On Thursday, Russian President Vladimir Putin signed an order to draft 134,500 men into military service, but the defence ministry said that the conscripts would not serve in Ukraine.
The spring draft is an annual thing for Russia, but this year it coincided with the invasion of Ukraine, which started five weeks ago.
Russian Defence Minister Sergei Shoigu said on Tuesday that none of those called up would be sent to any “hot spots”.
The issue is a sensitive one because of an acknowledgment the defence ministry made on March 9 that conscripts had been sent to Ukraine even though Putin had denied it repeatedly.
Punishment to offenders
Putin is now investigating why his orders were disobeyed and promising punishment to offenders.
The annual draft affects men between the ages of 18 and 27, and runs from April 1 to July 15 each year. Those called up will begin to report for training by late May.
“Most military personnel will undergo professional training in training centres for three to five months.

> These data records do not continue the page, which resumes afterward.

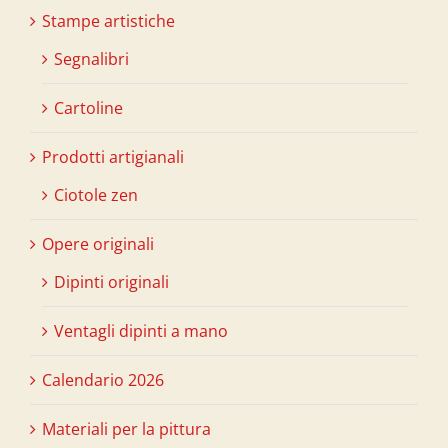
Stampe artistiche
Segnalibri
Cartoline
Prodotti artigianali
Ciotole zen
Opere originali
Dipinti originali
Ventagli dipinti a mano
Calendario 2026
Materiali per la pittura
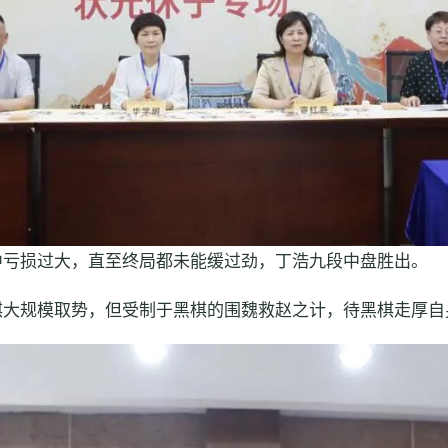
中亏损过大，直至终局都未能缓过劲，丁浩九段中盘胜出。
棋大规模取势，但受制于黑棋的围魏救赵之计，待黑棋走厚自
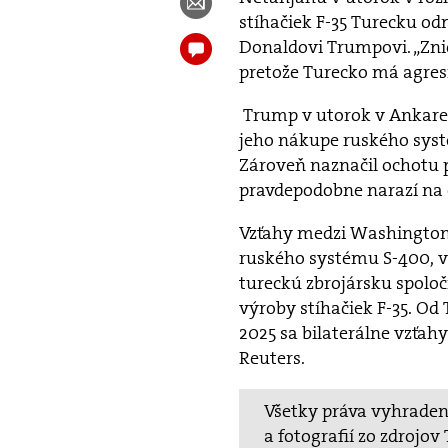
stíhačiek F-35 Turecku od
Donaldovi Trumpovi. „Znič
pretože Turecko má agresí
Trump v utorok v Ankare 
jeho nákupe ruského syst
Zároveň naznačil ochotu p
pravdepodobne narazí na 
Vzťahy medzi Washington
ruského systému S-400, v
tureckú zbrojársku spoloč
výroby stíhačiek F-35. O
2025 sa bilaterálne vzťahy
Reuters.
Všetky práva vyhradené
a fotografií zo zdrojo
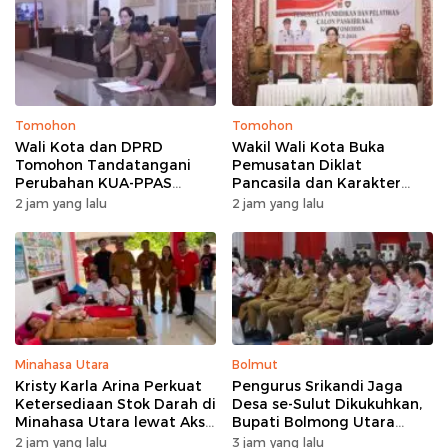
Tomohon
Tomohon
Wali Kota dan DPRD
Wakil Wali Kota Buka
Tomohon Tandatangani
Pemusatan Diklat
Perubahan KUA-PPAS
Pancasila dan Karakter
APBD 2026 untuk Respons
untuk 36 Calon Paskibraka
2 jam yang lalu
2 jam yang lalu
Dinamika Anggaran
Tomohon
Minahasa Utara
Bolmut
Kristy Karla Arina Perkuat
Pengurus Srikandi Jaga
Ketersediaan Stok Darah di
Desa se-Sulut Dikukuhkan,
Minahasa Utara lewat Aksi
Bupati Bolmong Utara
Donor Massal di Wori
Sampaikan Pesan ini
2 jam yang lalu
3 jam yang lalu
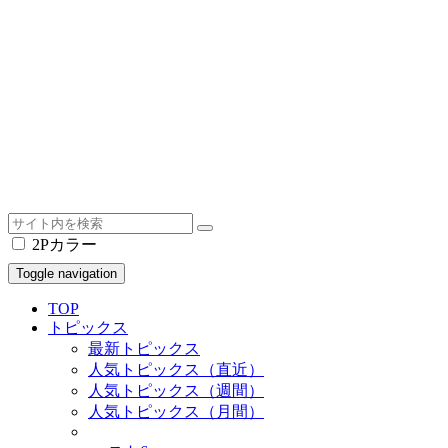
2Pカラー
Toggle navigation
TOP
トピックス
最新トピックス
人気トピックス（直近）
人気トピックス（週間）
人気トピックス（月間）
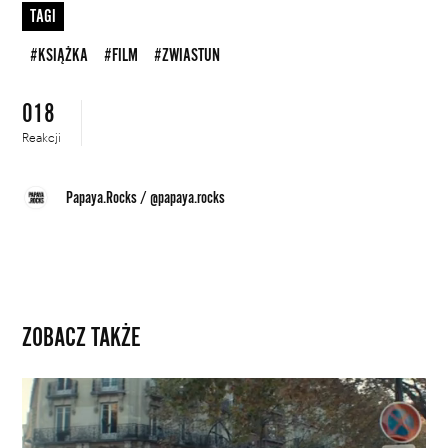
TAGI
#KSIĄŻKA
#FILM
#ZWIASTUN
018
Reakcji
Papaya.Rocks
/
@papaya.rocks
ZOBACZ TAKŻE
Najbardziej
poszukiwany
człowiek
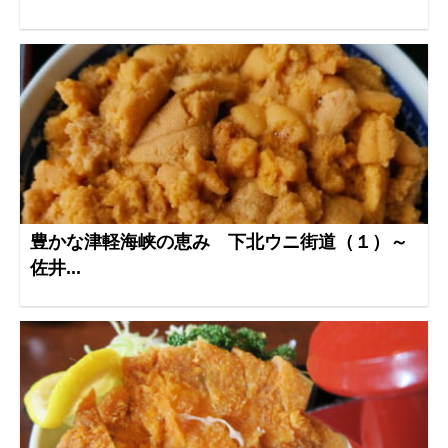
豊かな津軽海峡の恵み 下北ウニ街道（１）～
佐井...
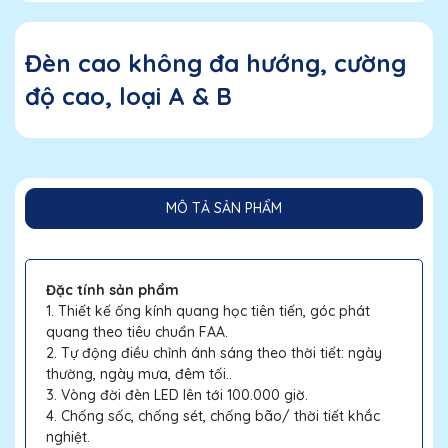
Đèn cao không đa hướng, cường
độ cao, loại A & B
MÔ TẢ SẢN PHẨM
Đặc tính sản phẩm
1. Thiết kế ống kính quang học tiên tiến, góc phát
quang theo tiêu chuẩn FAA.
2. Tự động điều chỉnh ánh sáng theo thời tiết: ngày
thường, ngày mưa, đêm tối..
3. Vòng đời đèn LED lên tới 100.000 giờ.
4. Chống sốc, chống sét, chống bão/ thời tiết khắc
nghiệt.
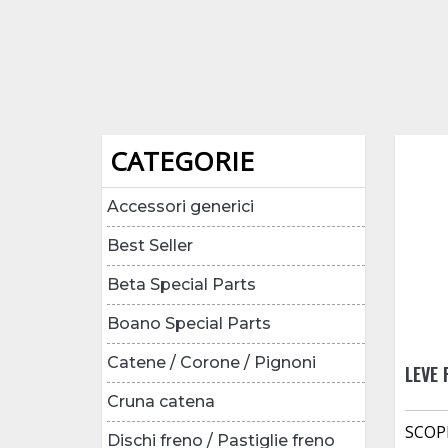
CATEGORIE
Accessori generici
Best Seller
Beta Special Parts
Boano Special Parts
Catene / Corone / Pignoni
LEVE 
Cruna catena
SCOP
Dischi freno / Pastiglie freno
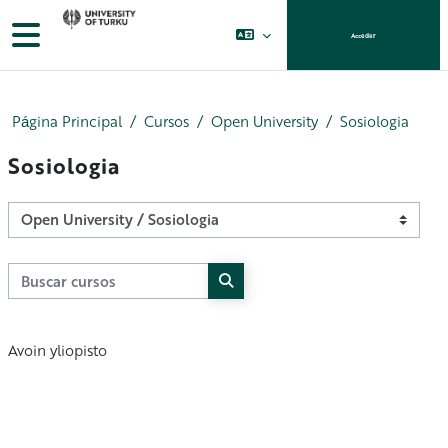
Salta al contenido principal
Panel lateral
Acceder
Página Principal
Cursos
Open University
Sosiologia
Sosiologia
Categorías
Buscar cursos
Buscar cursos
Avoin yliopisto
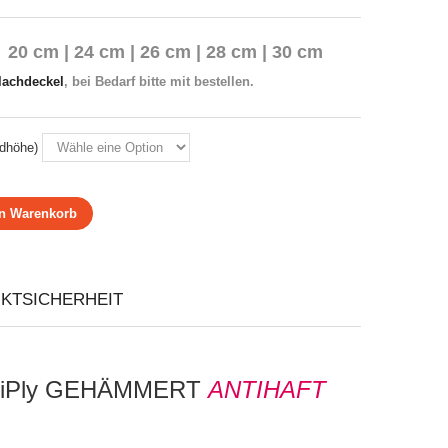
r
20 cm | 24 cm | 26 cm | 28 cm | 30 cm
lachdeckel
, bei Bedarf bitte mit bestellen.
dhöhe)
en Warenkorb
KTSICHERHEIT
MultiPly GEHÄMMERT
ANTIHAFT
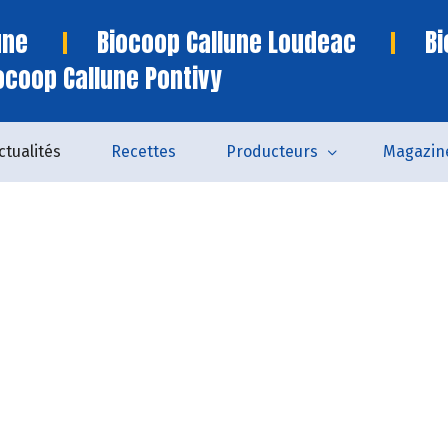
une
Biocoop Callune Loudeac
Bi
ocoop Callune Pontivy
ctualités
Recettes
Producteurs
Magazin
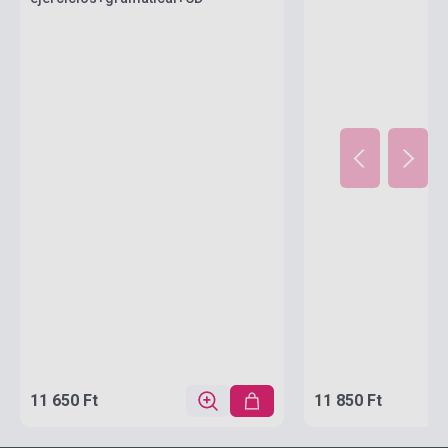
11 650 Ft
11 850 Ft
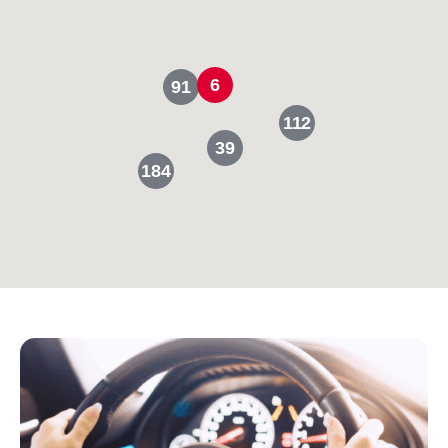
6
91
112
39
184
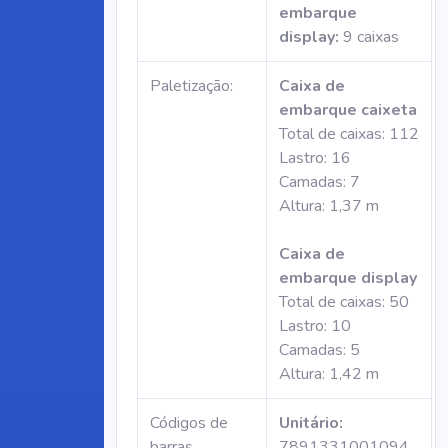
embarque
display:
9 caixas
Paletização:
Caixa de
embarque caixeta
Total de caixas: 112
Lastro: 16
Camadas: 7
Altura: 1,37 m
Caixa de
embarque display
Total de caixas: 50
Lastro: 10
Camadas: 5
Altura: 1,42 m
Códigos de
Unitário:
barras
7891331001094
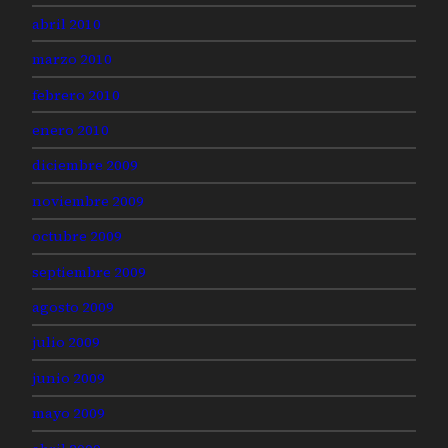
abril 2010
marzo 2010
febrero 2010
enero 2010
diciembre 2009
noviembre 2009
octubre 2009
septiembre 2009
agosto 2009
julio 2009
junio 2009
mayo 2009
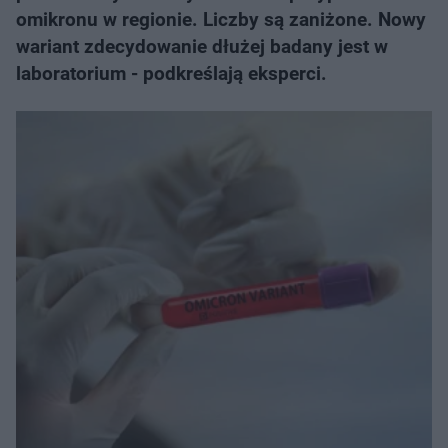
omikronu w regionie. Liczby są zaniżone. Nowy
wariant zdecydowanie dłużej badany jest w
laboratorium - podkreślają eksperci.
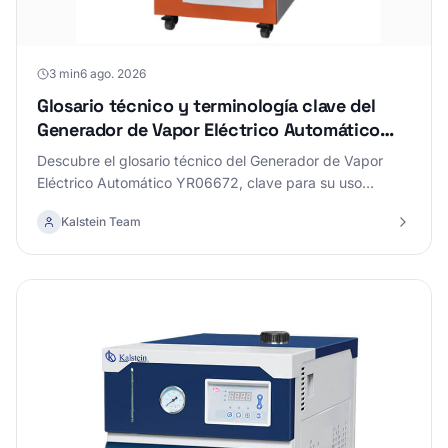
3 min
6 ago. 2026
Glosario técnico y terminología clave del
Generador de Vapor Eléctrico Automático
YR06672
Descubre el glosario técnico del Generador de Vapor
Eléctrico Automático YR06672, clave para su uso
eficiente y mantenimiento.
Kalstein Team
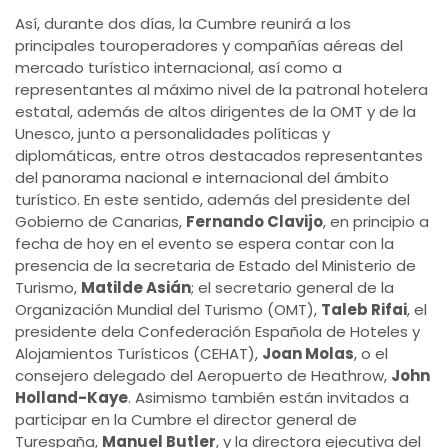
Así, durante dos días, la Cumbre reunirá a los
principales touroperadores y compañías aéreas del
mercado turístico internacional, así como a
representantes al máximo nivel de la patronal hotelera
estatal, además de altos dirigentes de la OMT y de la
Unesco, junto a personalidades políticas y
diplomáticas, entre otros destacados representantes
del panorama nacional e internacional del ámbito
turístico. En este sentido, además del presidente del
Gobierno de Canarias,
Fernando Clavijo
, en principio a
fecha de hoy en el evento se espera contar con la
presencia de la secretaria de Estado del Ministerio de
Turismo,
Matilde Asián
; el secretario general de la
Organización Mundial del Turismo (OMT),
Taleb Rifai
, el
presidente dela Confederación Española de Hoteles y
Alojamientos Turísticos (CEHAT),
Joan Molas
, o el
consejero delegado del Aeropuerto de Heathrow,
John
Holland-Kaye
. Asimismo también están invitados a
participar en la Cumbre el director general de
Turespaña,
Manuel Butler
, y la directora ejecutiva del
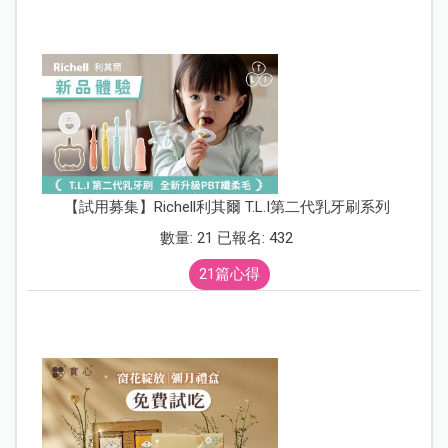
【試用募集】Richell利其爾 T.L.I第二代乳牙刷系列
數量: 21 已報名: 432
21篇心得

Let me emphasize that recruits will not be sent to any hot spots,” Shoigu said.
A lawyer representing several members of Russia’s National Guard who refused an order to go to Ukraine, Mikhail Benyash, said that under Russian law conscripts could be sent to fight after several months of training.
The war has not been going as well for Russia as that nation and others have expected.
Ukrainian fighters have killed at least seven top Russian generals, and up to 60% of Russia’s bombs on a given day have either failed to launch or landed unexploded. Ukraine has fixed some of the bombs and used them against Russia.
In recent days, Russian troops have backed off from trying to take the capital city, Kyiv, and have “reframed” their objective of taking over the country to only “liberating” regions that have high numbers of Russian-backed separatists, like the Eastern Donbas region.
Military analysts have said they think Putin may be trying to give himself a way to save face in his exit from the war.